Наказание было публичным. В углу тюремного коридора стояло приспособление для истязаний. На него клали истощенного заключенного, написавшего прошение министру юстиции Крюгеру, и подкладывали ему под почки подушки. Приходил здоровенный амбал сержант Филипс и специальной палкой бил заключенного по голому заду.
Удар был поставленным и происходил раз в десять минут. Из глазка камеры было видно, как от первого удара на теле появляется синяя полоса, как она лопается от второго удара и из нее хлещет кровь.
После этого заключенного отвязывали, давали глоток воды, доктор Мальхеба слушал его сердце и давал благословение на следующий удар. И так до шести ударов.
Черных лупили по одной полосе, по одному месту, превращая тело в кровавое месиво. А белых разрешалось бить только по разным местам, чтобы все шесть полос были отчетливо видны.
Глава тридцатая ЗАЯВЛЕНИЕ БОТЫKак-то дверь камеры распахнулась во внеурочный час — в это время не давали еды и не водили на допросы. На пороге стоял сам начальник тюрьмы, за ним — два охранника с вытаращенными глазами.
Начальник тюрьмы не зашел в камеру, она была слишком мала. Он многозначительно посмотрел Алексею в глаза и, не требуя, чтобы заключенный встал, что подразумевал тюремный протокол, сообщил:
— Премьер-министр Питер Виллем Бота официально объявил по телевидению и по радио, что вы, советский разведчик Алексей Козлов, находитесь у нас под арестом.
Алексей не поверил своим ушам, улыбнулся уголками высохших обметанных губ и ответил:
— Спасибо!
То есть в Центре наконец узнали, что он жив, и начнут что-нибудь предпринимать.

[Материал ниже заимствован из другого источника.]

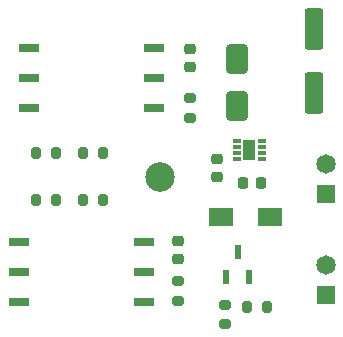
<source format=gts>
%TF.GenerationSoftware,KiCad,Pcbnew,9.0.5-9.0.5~ubuntu24.04.1*%
%TF.CreationDate,2025-10-25T11:16:37+03:00*%
%TF.ProjectId,Blood pressure sensor,426c6f6f-6420-4707-9265-737375726520,rev?*%
%TF.SameCoordinates,Original*%
%TF.FileFunction,Soldermask,Top*%
%TF.FilePolarity,Negative*%
%FSLAX46Y46*%
G04 Gerber Fmt 4.6, Leading zero omitted, Abs format (unit mm)*
G04 Created by KiCad (PCBNEW 9.0.5-9.0.5~ubuntu24.04.1) date 2025-10-25 11:16:37*
%MOMM*%
%LPD*%
G01*
G04 APERTURE LIST*
G04 Aperture macros list*
%AMRoundRect*
0 Rectangle with rounded corners*
0 $1 Rounding radius*
0 $2 $3 $4 $5 $6 $7 $8 $9 X,Y pos of 4 corners*
0 Add a 4 corners polygon primitive as box body*
4,1,4,$2,$3,$4,$5,$6,$7,$8,$9,$2,$3,0*
0 Add four circle primitives for the rounded corners*
1,1,$1+$1,$2,$3*
1,1,$1+$1,$4,$5*
1,1,$1+$1,$6,$7*
1,1,$1+$1,$8,$9*
0 Add four rect primitives between the rounded corners*
20,1,$1+$1,$2,$3,$4,$5,0*
20,1,$1+$1,$4,$5,$6,$7,0*
20,1,$1+$1,$6,$7,$8,$9,0*
20,1,$1+$1,$8,$9,$2,$3,0*%
G04 Aperture macros list end*
%ADD10RoundRect,0.250000X-0.550000X1.500000X-0.550000X-1.500000X0.550000X-1.500000X0.550000X1.500000X0*%
%ADD11RoundRect,0.200000X-0.200000X-0.275000X0.200000X-0.275000X0.200000X0.275000X-0.200000X0.275000X0*%
%ADD12R,1.650000X1.650000*%
%ADD13C,1.650000*%
%ADD14RoundRect,0.225000X-0.225000X-0.250000X0.225000X-0.250000X0.225000X0.250000X-0.225000X0.250000X0*%
%ADD15R,0.700000X0.300000*%
%ADD16R,1.000000X1.700000*%
%ADD17RoundRect,0.200000X0.275000X-0.200000X0.275000X0.200000X-0.275000X0.200000X-0.275000X-0.200000X0*%
%ADD18R,2.100000X1.500000*%
%ADD19RoundRect,0.225000X0.250000X-0.225000X0.250000X0.225000X-0.250000X0.225000X-0.250000X-0.225000X0*%
%ADD20RoundRect,0.200000X0.200000X0.275000X-0.200000X0.275000X-0.200000X-0.275000X0.200000X-0.275000X0*%
%ADD21R,0.600000X1.300000*%
%ADD22R,1.750000X0.650000*%
%ADD23RoundRect,0.200000X-0.275000X0.200000X-0.275000X-0.200000X0.275000X-0.200000X0.275000X0.200000X0*%
%ADD24C,2.500000*%
%ADD25RoundRect,0.250000X-0.650000X1.000000X-0.650000X-1.000000X0.650000X-1.000000X0.650000X1.000000X0*%
G04 APERTURE END LIST*
D10*
%TO.C,C5*%
X138500000Y-77000000D03*
X138500000Y-82400000D03*
%TD*%
D11*
%TO.C,R5*%
X119000000Y-91500000D03*
X120650000Y-91500000D03*
%TD*%
D12*
%TO.C,J1*%
X139500000Y-91000000D03*
D13*
X139500000Y-88460000D03*
%TD*%
D14*
%TO.C,C3*%
X132500000Y-90000000D03*
X134050000Y-90000000D03*
%TD*%
D15*
%TO.C,IC3*%
X134100000Y-88000000D03*
X134100000Y-87500000D03*
X134100000Y-87000000D03*
X134100000Y-86500000D03*
X132000000Y-86500000D03*
X132000000Y-87000000D03*
X132000000Y-87500000D03*
X132000000Y-88000000D03*
D16*
X133050000Y-87250000D03*
%TD*%
D17*
%TO.C,R7*%
X131000000Y-102000000D03*
X131000000Y-100350000D03*
%TD*%
D11*
%TO.C,R2*%
X115000000Y-87500000D03*
X116650000Y-87500000D03*
%TD*%
D18*
%TO.C,D2*%
X130625000Y-92900000D03*
X134825000Y-92900000D03*
%TD*%
D19*
%TO.C,C1*%
X128000000Y-80225000D03*
X128000000Y-78675000D03*
%TD*%
D20*
%TO.C,R3*%
X120650000Y-87500000D03*
X119000000Y-87500000D03*
%TD*%
D21*
%TO.C,Q1*%
X131100000Y-98000000D03*
X133000000Y-98000000D03*
X132050000Y-95900000D03*
%TD*%
D22*
%TO.C,IC2*%
X124100000Y-95000000D03*
X124100000Y-97540000D03*
X124100000Y-100080000D03*
X113500000Y-100080000D03*
X113500000Y-97540000D03*
X113500000Y-95000000D03*
%TD*%
D12*
%TO.C,J2*%
X139500000Y-99500000D03*
D13*
X139500000Y-96960000D03*
%TD*%
D23*
%TO.C,R1*%
X128000000Y-82850000D03*
X128000000Y-84500000D03*
%TD*%
D24*
%TO.C,REF1*%
X125500000Y-89500000D03*
%TD*%
D25*
%TO.C,D1*%
X132000000Y-79500000D03*
X132000000Y-83500000D03*
%TD*%
D19*
%TO.C,C2*%
X127000000Y-96500000D03*
X127000000Y-94950000D03*
%TD*%
%TO.C,C4*%
X130275000Y-89550000D03*
X130275000Y-88000000D03*
%TD*%
D11*
%TO.C,R6*%
X115000000Y-91500000D03*
X116650000Y-91500000D03*
%TD*%
D23*
%TO.C,R4*%
X127000000Y-98350000D03*
X127000000Y-100000000D03*
%TD*%
D20*
%TO.C,R8*%
X134500000Y-100500000D03*
X132850000Y-100500000D03*
%TD*%
D22*
%TO.C,IC1*%
X125000000Y-78595000D03*
X125000000Y-81135000D03*
X125000000Y-83675000D03*
X114400000Y-83675000D03*
X114400000Y-81135000D03*
X114400000Y-78595000D03*
%TD*%
M02*

</source>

Охранники вылупили глаза еще больше. Перед ними на нарах сидел невозможно исхудавший человек с впавшими глазами, подживающими кровавыми разводами на руках, шелушащейся кожей и неаккуратно подстриженными тюремным парикмахером волосами.
Мало того, что за всю историю тюрьмы он был единственным, вернувшимся из камеры смертников живым, так к нему еще с отчетом приходит начальник тюрьмы, а по телевидению о нем говорит премьер-министр страны Питер Виллем Бота!
— С завтрашнего дня вам полагается двадцатиминутная прогулка по двору, но общение с другими заключенными запрещено строго-настрого, — добавил начальник тюрьмы. — И еще… теперь вам можно курить.
До ареста Алексей довольно много курил, но сейчас был настолько ослаблен, что курение добило бы его.
— Какое сегодня число? — спросил он севшим от волнения голосом.
— Сегодня первое декабря 1981 года, — ответил начальник тюрьмы.
Алексей в ужасе бросился к стене, на которой выцарапывал себе все той же скрепкой календарь, понимая, что сбился со счету.
Это была победа! Победа над заговором молчания, над садистами Бродериком и Глоем, над ужасом апартеида. Сегодня первое декабря, значит, сын и дочка в Москве играют в снежки, готовятся к Новому году и ждут папу с подарками.
Алексей волновался перед прогулкой, как волнуются перед первым свиданием. За последние полтора года он не видел ничего, кроме камер, тюремного коридора, кабинета Глоя и пыточных комнат. Закрытый двор представлялся громадным простором.